For comparison, we also implemented an edge-hashing extraction/construction method that builds the same connected surfaces as out cache-ring method. Here again we exploit the predictability of edge accesses, recognizing that an interior node will be accessed by exactly four voxels. After a node has been accessed four times, we delete it from the hash table, thus saving time (less likely to have collisions during future lookups) and memory (only the active node indices are stored).
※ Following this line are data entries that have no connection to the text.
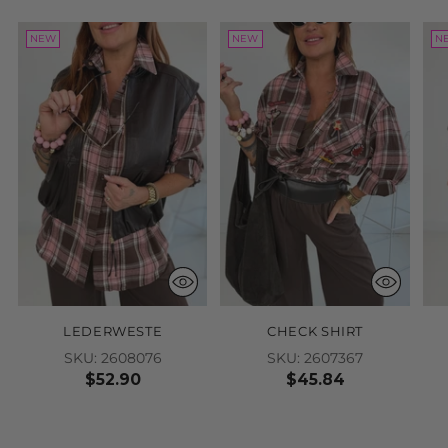
NEW
NEW
N
LEDERWESTE
CHECK SHIRT
SKU: 2608076
SKU: 2607367
$52.90
$45.84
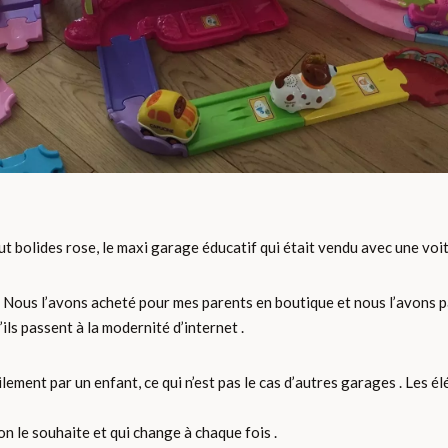
 bolides rose, le maxi garage éducatif qui était vendu avec une voi
. Nous l’avons acheté pour mes parents en boutique et nous l’avons p
ils passent à la modernité d’internet .
ement par un enfant, ce qui n’est pas le cas d’autres garages . Les élé
n le souhaite et qui change à chaque fois .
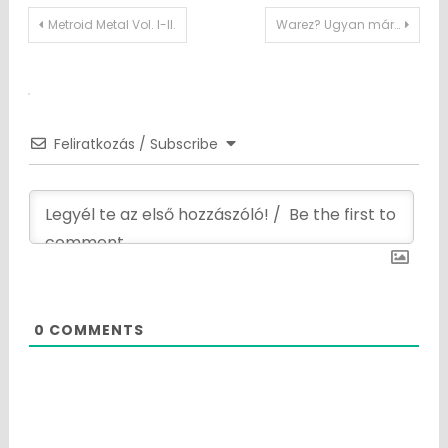
Post
Metroid Metal Vol. I-II.
Warez? Ugyan már…
navigation
Feliratkozás / Subscribe
0
COMMENTS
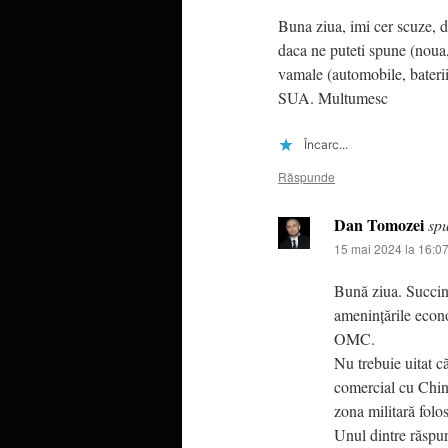
Buna ziua, imi cer scuze, d
daca ne puteti spune (noua, 
vamale (automobile, baterii
SUA. Multumesc
Încarc...
Răspunde
Dan Tomozei
sp
15 mai 2024 la 16:0
Bună ziua. Succin
amenințările econo
OMC.
Nu trebuie uitat 
comercial cu China
zona militară folo
Unul dintre răspuns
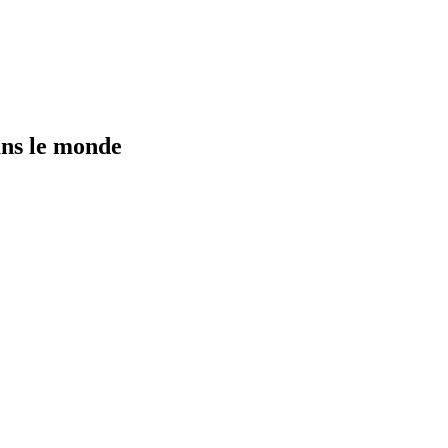
ans le monde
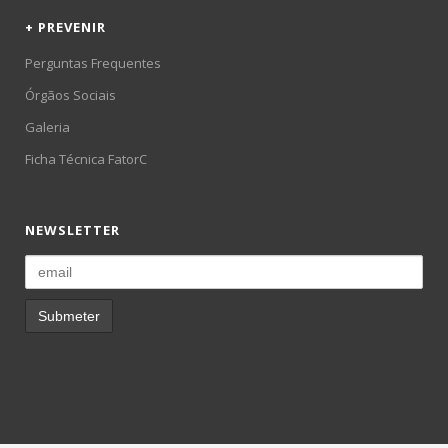
+ PREVENIR
Perguntas Frequentes
Órgãos Sociais
Galeria
Ficha Técnica FatorC
NEWSLETTER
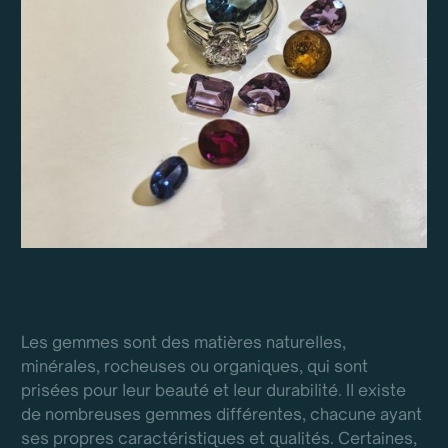
Les gemmes sont des matières naturelles,
minérales, rocheuses ou organiques, qui sont
prisées pour leur beauté et leur durabilité. Il existe
de nombreuses gemmes différentes, chacune ayant
ses propres caractéristiques et qualités. Certaines,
Every edge spans two voxels. For the purpose of defining a unique, consistent hash-key for each edge, we use the ``smaller'' node as the root of our index. (By ``smaller'' we mean the node to the left, below, or behind the other node - see Figure 1 for reference.) The i, j, and k indices of this node are concatenated to form the high-order bits of the key. These are followed by two bits to encode direction information (right, up, or forward), and two final bits to encode how many times the node has been referenced. If we have a data set containing less than 228 (134 million) voxels, then this hash-key can be constructed as a 32-bit integer. Alternatively, for larger data sets, we can hash long integer keys.
The multiprocessor implementation of the edge-hashing method utilized the same synchronization mechanisms as the cache-ring version. The only difference is that a separate hash table is created for the boundary voxels. This global object is analogous to the shared boundary cache-ring discussed above.